Concrètement, il suffit aux personnes de s’inscrire et de fournir les documents demandés (certificat médical, justificatif de domicile, preuves des épandages). « Tous les riverains de zones d’épandages situées à moins de 150 mètres de leur lieu d’habitation » sont concernés, « dès lors qu’il y a un risque avéré pour [leur] santé ». En un mois et demi, une vingtaine de dossiers ont été déposés, « principalement de voisins de zones viticoles, dans l’Ouest et l’Occitanie, mais aussi des habitants des Hauts-de-France », précise Corine Lepage.

Les riverains ne sont protégés que par les zones dites de « non traitement », peu efficaces.
Wikimedia Commons / CC BYSA 3.0 Deed / Buntrabe

Des personnes atteintes de cancers, mais pas uniquement : « Nous avons reçu énormément de dossiers concernant des enfants », indique la juriste. À l’instar de Théo Grataloup, souffrant de malformations attribuées au glyphosate, les plus jeunes sont particulièrement vulnérables à une exposition — notamment in utero — aux produits chimiques. Dernier cas de figure, « des gens nous ont contactés parce qu’ils avaient très peur, et cela peut être considéré comme un préjudice d’anxiété ».

Le gouvernement envisage un dispositif

Les avocates espèrent réunir une centaine de dossiers d’ici la fin juin afin de lancer leur recours en deux temps. « Une première demande sera conjointement adressée au Premier ministre et au ministre de l’Agriculture puis, en cas de refus ou de silence, [il y aura] la saisine du tribunal administratif territorialement compétent », explique le site. Coût de la procédure pour un particulier : 230 euros.

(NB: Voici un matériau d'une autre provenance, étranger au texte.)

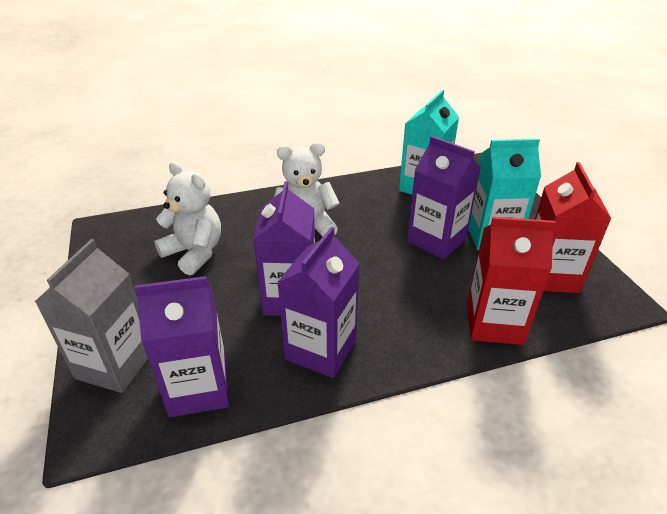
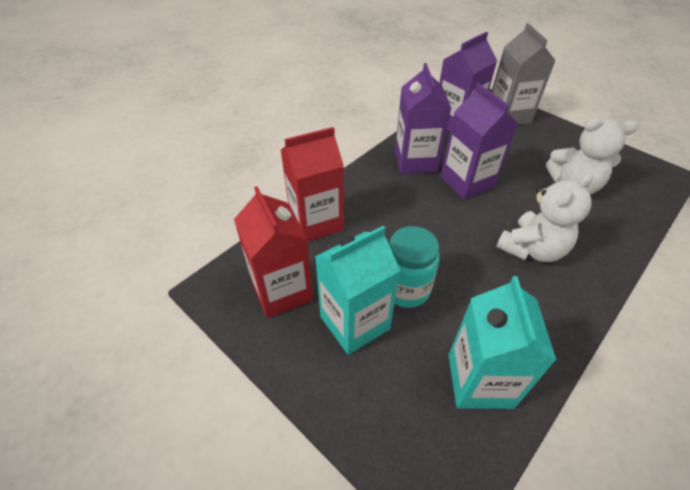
camera: 150 degrees right, 10 degrees up
purple carton [407,136,481,260] -> turquoise jar [389,226,440,308]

Contacté, le ministère de l’Agriculture n’a pas réagi. Mais le gouvernement semble peu à peu prendre la mesure de la catastrophe en cours dans nos campagnes. Dans le nouveau plan Écophyto — pourtant très lacunaire en matière de réduction des pesticides — les autorités envisagent ainsi « après une étude de faisabilité », « la possibilité de mettre en œuvre et de financer un dispositif d’indemnisation des riverains ayant contracté une maladie d’origine non professionnelle, en lien avec l’exposition prolongée et répétée aux produits phytopharmaceutiques ».

Une ouverture qui conforte les avocates dans leur démarche : « Il est temps de mettre le sujet sur la table, insiste Corine Lepage. L’État doit réagir, sinon le dossier pesticides sera dans vingt ans l’équivalent du scandale de l’amiante. » Dans cette affaire, il s’est écoulé plus d’un demi-siècle entre les premières alertes scientifiques et l’interdiction du matériau toxique.